■ **Document passage**
"""
Background on Hydro-Quebec in James Bay (longish)

DANIEL M. DEOCAMPO (ddeocamp@pearl.tufts.edu)
Thu, 4 Mar 1993 03:28:00 GMT


The James Bay Story So Far

When Quebec's then youthful premier, Robert Bourassa,
announced the James Bay hydroproject on April 30, 1970, he called
it "the Project of the Century." The scheme he proposed would cost
$6 billion and produce 125,000 jobs. "James Bay," Bourassa
proclaimed, "will be the key to the economic and social progress of
Quebec, the key to the political stability of Quebec, the key to
the future of Quebec."
Shortly after Bourassa took office, the new separatist party,
the Parti Quebecois, mstituted the controversial War Measures Act
which established martial law throughout the province. That fall,
340 Quebecois were arrested and held without charge.
Realizing that his image could prove to be fatal politically
in a province that has always had a troubled relationship with the
federal government, Bourassa seized upon the James Bay development
scheme as a means of providing Quebec with a symbol of provincial
pride, and providing economic development and jobs on a grandiose
scale.
In 1972 Bourassa wrote, "Quebec must occupy its territory; it
must conquer James Bay."

Only a Few Thousand Natives

The James Bay region has been the home of the Cree people
since time immemorial. The area north of the Cree territory is
occupied by the Inuit. The territory was essentially inaccessible
to the Quebec culture to the south. A 1988 publication by
Hydro-Quebec, the provincially owned utility, stated that the
region "was inhabited by only a few thousand native people, most of
them Cree Indians."
This has been the strategy of the developers from the
beginning: to ask if the rights of "a few thousand" Indians should
be allowed to stand in the way of the greater good of 7 million
Quebecers, much of the rest of Canada, and of the northeastern
United States.
When Bourassa announced his plans to proceed with the
development, no one thought to consult with, or even notify, the
Crees and Inuit. The Crees learned of the plans to flood their
territory by newspaper and radio reports.
The development of James Bay was a provincial undertaking.
Hydro-Quebec is a crown corporation. There was no independent
government to regulate the activities of HQ, to protect the
environment, or to protect the rights of the region's native
peoples. The interests of HQ were identical to the interests of the
government.
"""
■ **Input material**
"""
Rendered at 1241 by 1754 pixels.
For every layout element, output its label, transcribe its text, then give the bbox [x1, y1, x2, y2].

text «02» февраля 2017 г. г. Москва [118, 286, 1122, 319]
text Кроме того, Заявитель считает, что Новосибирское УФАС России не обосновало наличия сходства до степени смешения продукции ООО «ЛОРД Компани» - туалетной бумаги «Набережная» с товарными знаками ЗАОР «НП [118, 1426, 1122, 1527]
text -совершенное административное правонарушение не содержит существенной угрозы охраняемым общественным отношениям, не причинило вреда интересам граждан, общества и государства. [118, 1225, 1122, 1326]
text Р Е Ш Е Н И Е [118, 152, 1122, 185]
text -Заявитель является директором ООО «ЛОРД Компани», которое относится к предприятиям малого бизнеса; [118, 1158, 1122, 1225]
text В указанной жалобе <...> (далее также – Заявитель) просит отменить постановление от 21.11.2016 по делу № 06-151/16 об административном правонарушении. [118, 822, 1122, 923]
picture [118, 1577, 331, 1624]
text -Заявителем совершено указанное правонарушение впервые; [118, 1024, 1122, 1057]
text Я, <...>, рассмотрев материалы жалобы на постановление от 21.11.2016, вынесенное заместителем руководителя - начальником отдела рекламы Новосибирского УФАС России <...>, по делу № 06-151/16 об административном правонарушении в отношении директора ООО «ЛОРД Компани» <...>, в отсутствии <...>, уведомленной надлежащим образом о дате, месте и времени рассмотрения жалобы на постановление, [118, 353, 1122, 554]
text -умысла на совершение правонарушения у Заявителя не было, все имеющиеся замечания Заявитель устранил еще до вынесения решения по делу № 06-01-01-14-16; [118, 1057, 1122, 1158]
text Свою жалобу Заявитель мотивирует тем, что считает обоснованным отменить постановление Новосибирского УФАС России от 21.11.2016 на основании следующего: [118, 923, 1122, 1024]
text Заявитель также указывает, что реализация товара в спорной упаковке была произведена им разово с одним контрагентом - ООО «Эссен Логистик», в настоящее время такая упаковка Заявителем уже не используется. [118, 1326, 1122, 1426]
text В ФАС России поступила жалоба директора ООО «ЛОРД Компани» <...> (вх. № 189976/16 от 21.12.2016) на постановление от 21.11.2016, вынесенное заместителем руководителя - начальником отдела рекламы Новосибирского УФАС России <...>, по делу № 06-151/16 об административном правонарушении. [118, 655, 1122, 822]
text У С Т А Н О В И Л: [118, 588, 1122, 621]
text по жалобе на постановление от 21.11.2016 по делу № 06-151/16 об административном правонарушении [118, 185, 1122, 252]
"""
■ **Exercises**
1. In the entries, update the stretch from the line containing "286, 1122, 319]" through the line containing "text Я, <...>, рассмотрев" by changing "21.11.2016" to "22.11.2016" and leaving everything else as it is. Return only those lines.
2. Pick up the account of the James Bay hydroproject after its last sentence and keep writing.

■ **Final answers**
1.
text «02» февраля 2017 г. г. Москва [118, 286, 1122, 319]
text Кроме того, Заявитель считает, что Новосибирское УФАС России не обосновало наличия сходства до степени смешения продукции ООО «ЛОРД Компани» - туалетной бумаги «Набережная» с товарными знаками ЗАОР «НП [118, 1426, 1122, 1527]
text -совершенное административное правонарушение не содержит существенной угрозы охраняемым общественным отношениям, не причинило вреда интересам граждан, общества и государства. [118, 1225, 1122, 1326]
text Р Е Ш Е Н И Е [118, 152, 1122, 185]
text -Заявитель является директором ООО «ЛОРД Компани», которое относится к предприятиям малого бизнеса; [118, 1158, 1122, 1225]
text В указанной жалобе <...> (далее также – Заявитель) просит отменить постановление от 22.11.2016 по делу № 06-151/16 об административном правонарушении. [118, 822, 1122, 923]
picture [118, 1577, 331, 1624]
text -Заявителем совершено указанное правонарушение впервые; [118, 1024, 1122, 1057]
text Я, <...>, рассмотрев материалы жалобы на постановление от 22.11.2016, вынесенное заместителем руководителя - начальником отдела рекламы Новосибирского УФАС России <...>, по делу № 06-151/16 об административном правонарушении в отношении директора ООО «ЛОРД Компани» <...>, в отсутствии <...>, уведомленной надлежащим образом о дате, месте и времени рассмотрения жалобы на постановление, [118, 353, 1122, 554]

2.
The Crees Organize

While the Crees had hunted and trapped in the region, they had
only begun to settle in small villages around James Bay in the
1950s. This forgotten people had had no experience with the
economic, legal, and cultural institutions of the white culture to
the south. They had no central government, and very few Crees had
been educated in Canadian schools.
Led by 22-year-old Billy Diamond, newly appointed chief of the
Rupert House Crees, they organized quickly to protect their
territory and way of life. In July 1971, leaders of the various
bands met and decided to protest to the minister for Indian Affairs
through the agency of the Indians of Quebec Association (IQA).
Billy Diamond later stated: "We were in shock. There had been
no consultation, nothing. This was our land. We believed this land
had been created for us. We felt we had a responsibility to protect
it, to make sure no one harmed it. Did we get riled up! The more we
talked, the more we realized that what all Crees had in common was
their reliance on the land. And we knew that if the land was
destroyed, the animals would be destroyed-and if you killed the
animals, you would kill the Crees. This was a war council."

The Crees Sue Quebec

In May 1972, IQA lawyers initiated court action to halt the
project through a permanent injunction against damaging Cree land.
Northern Quebec had been federal territory from 1871 until the
Quebec Boundary Extension Acts of 1898 and 1912. These acts
transferred the territory to the province of Quebec with the
stipulation that Quebec must negotiate treaties settling aboriginal
claims to the land. Quebec had not negotiated these treaties, and
therefore the aboriginal claims were still valid.
The IQA was prepared to call upon Ottawa to revoke the
Boundary Extension Acts and return the land to the Crees and Inuit.
In the context of the constitutional disputes between Quebec and
Ottawa, this was a political bombshell that both governments wished
to avoid. After a deadlock between the James Bay Energy
Corporation's lawyers and the IQA over three social impact studies
commissioned by IQA, the Crees (and IQA) took the James Bay
Development Corporation and JBEC to court in October. They asked
for an interim injunction to prevent irreparable harm to the Crees
if construction continued unchecked until the hearing of the
permanent injunction case.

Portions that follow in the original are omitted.